We all want to feel like our work matters. But before we ask how it matters to saving the world, we ask how it matters to our more immediate work environment, and our organization. If I fill out yet another Excel sheet, will it be put to use somewhere? If I spend another half day writing a report, will it actually be read by someone? When people find that the answer to such questions is “no”, consequences are grim. Research has consistently shown that feeling like a cog in the wheel, whose work efforts go into a black hole, is related to burnout and strain (e.g., Demerouti et al., 2001; Timms, Graham, & Cottrell, 2007). Further, several scholars have pointed out that the sense that one’s work matters in the organization is a necessary condition for engagement (Chalofsky, 2010; Fairlie, 2011). Naturally, employees are very unlikely to engage in a task where they suspect their efforts will just go to waste (Shuck & Rose, 2013).
Here is a bold claim: The sense that one’s work matters to the employer is more basic than having a higher purpose. Imagine, for instance, that you are working for an NGO devoted to children’s education in developing countries. The higher purpose is there, to be sure. For the sake of the argument, let us also assume that you have a good salary and a nice physical work environment. However, your boss consistently charges you with tasks that you do not see the point in doing. Furthermore, the well-researched analyses that you produce seem to go unnoticed and inpire no further action by the organization. Pretty soon, you will start asking yourself: “Is this really meaningful?” In fact, research indicates that this scenario is a lot more harmful to your well-being than the reversed case, since it so clearly takes away from your everyday work enjoyment.

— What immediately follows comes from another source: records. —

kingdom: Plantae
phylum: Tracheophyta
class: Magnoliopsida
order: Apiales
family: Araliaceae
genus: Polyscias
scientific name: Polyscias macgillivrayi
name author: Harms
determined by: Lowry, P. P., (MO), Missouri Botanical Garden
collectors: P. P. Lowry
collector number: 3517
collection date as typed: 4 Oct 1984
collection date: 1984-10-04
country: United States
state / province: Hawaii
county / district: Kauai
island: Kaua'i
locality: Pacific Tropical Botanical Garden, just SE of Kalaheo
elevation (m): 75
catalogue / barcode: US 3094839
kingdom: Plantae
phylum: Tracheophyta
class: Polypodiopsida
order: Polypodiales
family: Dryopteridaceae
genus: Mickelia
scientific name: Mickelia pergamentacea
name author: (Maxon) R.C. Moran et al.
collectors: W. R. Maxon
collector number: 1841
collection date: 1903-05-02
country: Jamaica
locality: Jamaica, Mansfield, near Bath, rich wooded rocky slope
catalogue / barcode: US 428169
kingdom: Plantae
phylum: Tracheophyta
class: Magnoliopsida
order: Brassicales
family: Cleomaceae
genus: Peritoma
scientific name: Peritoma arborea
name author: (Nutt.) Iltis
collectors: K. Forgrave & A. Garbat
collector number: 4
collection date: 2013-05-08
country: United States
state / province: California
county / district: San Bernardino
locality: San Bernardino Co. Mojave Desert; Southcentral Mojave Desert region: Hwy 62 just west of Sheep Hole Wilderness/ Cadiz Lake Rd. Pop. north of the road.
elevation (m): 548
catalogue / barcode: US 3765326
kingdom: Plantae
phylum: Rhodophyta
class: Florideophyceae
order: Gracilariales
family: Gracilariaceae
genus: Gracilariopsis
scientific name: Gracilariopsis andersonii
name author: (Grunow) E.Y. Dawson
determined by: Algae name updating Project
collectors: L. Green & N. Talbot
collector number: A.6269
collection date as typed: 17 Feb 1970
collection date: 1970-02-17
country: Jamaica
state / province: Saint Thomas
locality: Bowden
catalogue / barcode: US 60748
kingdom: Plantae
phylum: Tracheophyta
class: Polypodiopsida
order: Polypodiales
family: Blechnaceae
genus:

So, seeing how your work fits into the larger scheme of things – that your contribution matters – is a fundamental key to meaningfulness. The next question is: has the need for this “bigger picture” perspective increased recently? Looking at the research, the answer seems to be: No, but the propensity to actively ask for it probably has. As usual, it makes more sense to look at long-term trends than the latest buzz. Ever since the end of World War II, belief in authority has been on the fall in the Western world (Cogin, 2012). With rising education levels and a less hierarchical society, we get more inclined to asking “why”. Compared to the world of work of the 1950s, very few professionals would today be satisfied performing work tasks “because the boss said so”. Today, most of us are not afraid to pin our managers down to ask them what our work is for; what it leads to. Various consultants may claim that this is a characteristic of the Millennials, but in reality it is a characterstic of our time. Hence, it is affecting employees of all ages – and all organizations must accordingly make sure they let their members understand how their work contributes to the larger mission. That is the very hygiene factor of meaningfulness at work.